I had waited until it got all the way dark—thank goodness it was nearly winter so the Sun set early—and then crept out of bed. I stuffed pillows under the covers (a juvenile trick, I know, but also an effective one) and then put on my boots and jacket and shimmied out of the window. My room was on the second floor of the big old Antebellum mansion, but there was a conveniently placed trellis with ivy growing up it so I was able to get down without a problem.

My new Tesla—a “welcome to the Wulven family present” according to my stepfather, purred as quietly as a kitten as I started it up and drove to the other end of town to Mabel’s Diner (Sausage Biscuits, our Specialty!) to meet my friends.

And that was how I had finally gotten to see Madison and Ashley—only to disappoint them with the news that I couldn’t possibly go with them to Fort Lauderdale, where it was still warm and sunny, even in November, while everything was cold and gray in Virginia that time of year.

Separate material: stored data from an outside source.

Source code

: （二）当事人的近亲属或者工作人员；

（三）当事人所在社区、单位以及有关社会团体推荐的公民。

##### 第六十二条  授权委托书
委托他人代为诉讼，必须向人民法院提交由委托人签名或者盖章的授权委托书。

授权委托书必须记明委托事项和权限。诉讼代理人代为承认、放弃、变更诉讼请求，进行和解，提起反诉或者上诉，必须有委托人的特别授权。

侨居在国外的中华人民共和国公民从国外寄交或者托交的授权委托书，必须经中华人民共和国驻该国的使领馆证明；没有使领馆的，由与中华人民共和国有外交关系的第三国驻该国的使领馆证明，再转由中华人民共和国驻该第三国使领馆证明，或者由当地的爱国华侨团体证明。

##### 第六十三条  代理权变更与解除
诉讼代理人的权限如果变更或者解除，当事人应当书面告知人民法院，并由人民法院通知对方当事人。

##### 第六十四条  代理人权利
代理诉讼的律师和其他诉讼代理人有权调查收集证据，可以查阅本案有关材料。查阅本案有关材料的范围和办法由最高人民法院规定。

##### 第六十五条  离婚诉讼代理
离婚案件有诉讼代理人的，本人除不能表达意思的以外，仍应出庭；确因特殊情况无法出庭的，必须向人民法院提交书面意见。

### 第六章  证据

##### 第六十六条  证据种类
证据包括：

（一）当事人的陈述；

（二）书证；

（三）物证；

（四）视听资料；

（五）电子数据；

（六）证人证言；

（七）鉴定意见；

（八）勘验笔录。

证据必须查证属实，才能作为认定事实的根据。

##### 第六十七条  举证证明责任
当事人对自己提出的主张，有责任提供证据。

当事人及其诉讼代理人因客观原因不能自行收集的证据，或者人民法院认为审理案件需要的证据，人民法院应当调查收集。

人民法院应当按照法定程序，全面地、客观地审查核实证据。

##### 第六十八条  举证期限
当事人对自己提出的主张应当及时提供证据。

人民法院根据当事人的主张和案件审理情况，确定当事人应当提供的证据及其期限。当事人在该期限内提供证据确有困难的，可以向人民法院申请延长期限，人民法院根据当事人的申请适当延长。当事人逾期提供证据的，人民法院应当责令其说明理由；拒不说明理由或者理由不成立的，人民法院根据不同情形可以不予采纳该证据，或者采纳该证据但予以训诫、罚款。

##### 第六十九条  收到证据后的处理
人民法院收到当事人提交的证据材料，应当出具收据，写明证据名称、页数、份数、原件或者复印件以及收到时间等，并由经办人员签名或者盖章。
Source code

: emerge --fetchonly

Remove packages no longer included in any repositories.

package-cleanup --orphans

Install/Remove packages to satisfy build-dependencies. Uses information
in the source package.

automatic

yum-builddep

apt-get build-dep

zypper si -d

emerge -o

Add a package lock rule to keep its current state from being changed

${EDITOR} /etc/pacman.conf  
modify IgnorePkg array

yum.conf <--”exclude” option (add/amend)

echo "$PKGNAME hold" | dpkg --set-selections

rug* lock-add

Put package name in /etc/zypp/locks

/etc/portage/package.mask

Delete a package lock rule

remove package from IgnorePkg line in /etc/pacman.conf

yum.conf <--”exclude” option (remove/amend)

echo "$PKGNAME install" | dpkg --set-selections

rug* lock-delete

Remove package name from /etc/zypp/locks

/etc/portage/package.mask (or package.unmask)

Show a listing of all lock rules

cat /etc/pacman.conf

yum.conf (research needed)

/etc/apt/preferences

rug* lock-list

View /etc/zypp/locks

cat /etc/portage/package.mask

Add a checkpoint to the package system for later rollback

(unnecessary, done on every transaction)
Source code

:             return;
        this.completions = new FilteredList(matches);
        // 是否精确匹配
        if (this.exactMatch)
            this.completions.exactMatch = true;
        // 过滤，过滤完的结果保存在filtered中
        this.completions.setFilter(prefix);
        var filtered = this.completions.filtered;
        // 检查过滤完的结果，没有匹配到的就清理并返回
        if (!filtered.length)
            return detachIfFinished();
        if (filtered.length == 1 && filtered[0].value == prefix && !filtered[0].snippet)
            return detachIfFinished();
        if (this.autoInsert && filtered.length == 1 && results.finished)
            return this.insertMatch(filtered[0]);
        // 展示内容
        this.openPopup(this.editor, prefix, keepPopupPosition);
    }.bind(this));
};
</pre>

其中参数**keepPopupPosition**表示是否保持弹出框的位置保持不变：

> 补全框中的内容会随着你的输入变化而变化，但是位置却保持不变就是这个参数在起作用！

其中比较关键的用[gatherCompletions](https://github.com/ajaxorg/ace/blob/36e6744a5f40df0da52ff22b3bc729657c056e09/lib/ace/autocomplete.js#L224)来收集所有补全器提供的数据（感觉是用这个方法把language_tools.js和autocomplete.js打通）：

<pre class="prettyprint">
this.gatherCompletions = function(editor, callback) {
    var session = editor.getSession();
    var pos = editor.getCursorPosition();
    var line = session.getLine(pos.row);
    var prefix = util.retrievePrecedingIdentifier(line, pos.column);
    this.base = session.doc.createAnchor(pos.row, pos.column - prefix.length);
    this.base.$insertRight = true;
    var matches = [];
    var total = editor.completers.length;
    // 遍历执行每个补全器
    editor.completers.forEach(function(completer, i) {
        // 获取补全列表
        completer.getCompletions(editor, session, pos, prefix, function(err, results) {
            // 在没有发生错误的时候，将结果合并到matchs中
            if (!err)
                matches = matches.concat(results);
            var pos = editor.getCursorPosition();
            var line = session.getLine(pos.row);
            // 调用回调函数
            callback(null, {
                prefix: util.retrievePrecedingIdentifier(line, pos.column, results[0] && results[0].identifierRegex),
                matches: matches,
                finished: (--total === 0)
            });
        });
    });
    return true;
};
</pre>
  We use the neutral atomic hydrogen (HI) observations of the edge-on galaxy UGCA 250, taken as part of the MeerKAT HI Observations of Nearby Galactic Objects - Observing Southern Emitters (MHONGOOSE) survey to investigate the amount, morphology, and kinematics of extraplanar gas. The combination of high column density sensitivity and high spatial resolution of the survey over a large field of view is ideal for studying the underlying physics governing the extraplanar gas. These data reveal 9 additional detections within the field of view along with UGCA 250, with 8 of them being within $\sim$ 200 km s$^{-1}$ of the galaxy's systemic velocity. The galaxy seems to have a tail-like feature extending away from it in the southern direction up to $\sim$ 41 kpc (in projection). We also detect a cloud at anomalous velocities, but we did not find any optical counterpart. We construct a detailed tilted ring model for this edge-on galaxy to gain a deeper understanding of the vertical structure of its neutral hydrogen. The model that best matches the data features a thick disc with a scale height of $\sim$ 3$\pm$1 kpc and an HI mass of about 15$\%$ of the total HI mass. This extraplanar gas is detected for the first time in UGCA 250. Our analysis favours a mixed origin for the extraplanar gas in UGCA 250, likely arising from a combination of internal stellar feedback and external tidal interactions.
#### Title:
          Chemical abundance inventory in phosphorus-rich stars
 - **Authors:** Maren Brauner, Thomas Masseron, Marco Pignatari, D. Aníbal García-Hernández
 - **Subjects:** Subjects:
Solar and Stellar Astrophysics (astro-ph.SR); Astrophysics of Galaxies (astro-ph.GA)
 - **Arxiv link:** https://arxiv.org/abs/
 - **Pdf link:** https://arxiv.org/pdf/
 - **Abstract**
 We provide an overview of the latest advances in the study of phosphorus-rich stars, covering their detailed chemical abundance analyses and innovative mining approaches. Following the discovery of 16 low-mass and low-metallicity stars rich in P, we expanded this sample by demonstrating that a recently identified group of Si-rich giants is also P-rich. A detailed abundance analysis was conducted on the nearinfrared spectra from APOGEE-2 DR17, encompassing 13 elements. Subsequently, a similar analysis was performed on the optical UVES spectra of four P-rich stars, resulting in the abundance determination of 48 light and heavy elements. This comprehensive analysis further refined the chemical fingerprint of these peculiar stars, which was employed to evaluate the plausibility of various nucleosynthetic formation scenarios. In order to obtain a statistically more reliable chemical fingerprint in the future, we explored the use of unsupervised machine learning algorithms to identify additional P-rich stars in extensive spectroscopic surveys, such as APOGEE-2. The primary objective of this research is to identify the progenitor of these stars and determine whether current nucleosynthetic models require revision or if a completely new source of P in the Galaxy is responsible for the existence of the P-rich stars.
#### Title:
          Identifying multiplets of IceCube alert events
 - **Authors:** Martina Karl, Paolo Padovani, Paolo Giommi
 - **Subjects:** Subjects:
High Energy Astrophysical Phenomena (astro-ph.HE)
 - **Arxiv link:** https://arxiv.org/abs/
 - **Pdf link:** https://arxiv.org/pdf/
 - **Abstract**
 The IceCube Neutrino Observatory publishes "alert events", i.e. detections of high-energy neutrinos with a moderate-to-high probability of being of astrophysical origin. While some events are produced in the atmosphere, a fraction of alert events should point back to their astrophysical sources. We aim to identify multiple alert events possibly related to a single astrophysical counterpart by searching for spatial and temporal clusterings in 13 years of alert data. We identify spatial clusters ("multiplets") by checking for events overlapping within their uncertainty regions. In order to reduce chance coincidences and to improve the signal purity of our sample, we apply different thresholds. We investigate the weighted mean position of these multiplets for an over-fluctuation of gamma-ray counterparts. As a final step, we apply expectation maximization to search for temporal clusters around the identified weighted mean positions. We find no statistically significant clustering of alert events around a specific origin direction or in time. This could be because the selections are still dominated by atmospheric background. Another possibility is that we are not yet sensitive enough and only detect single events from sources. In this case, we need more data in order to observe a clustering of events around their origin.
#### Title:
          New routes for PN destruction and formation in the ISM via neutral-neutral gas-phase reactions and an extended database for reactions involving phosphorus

“It’s all right,” Ashley said, her normally bubbly voice going cold. “Madison and I understand if you can’t come, Ani. I mean, you can never come with us anymore. Maybe we should just stop asking.”

“No, please…” I felt my throat tighten. “Please don’t do that, Ashley. Please, you guys—I swear it’s not like that! I want to go with you—you know I do! Try to understand, it’s a family thing.”

“A family thing?” Madison raised one perfectly arched dark brown eyebrow. “As in, your fancy new family thinks you’re too good for us? They don’t want you seen with us?”

“That’s not it!” I protested. But the two of them were already getting up and leaving their money on the old-fashioned Formica table.

“We’ll talk to you later, Ani,” Ashley said. “Maybe we can get together after Thanksgiving or something. Maybe after Christmas.”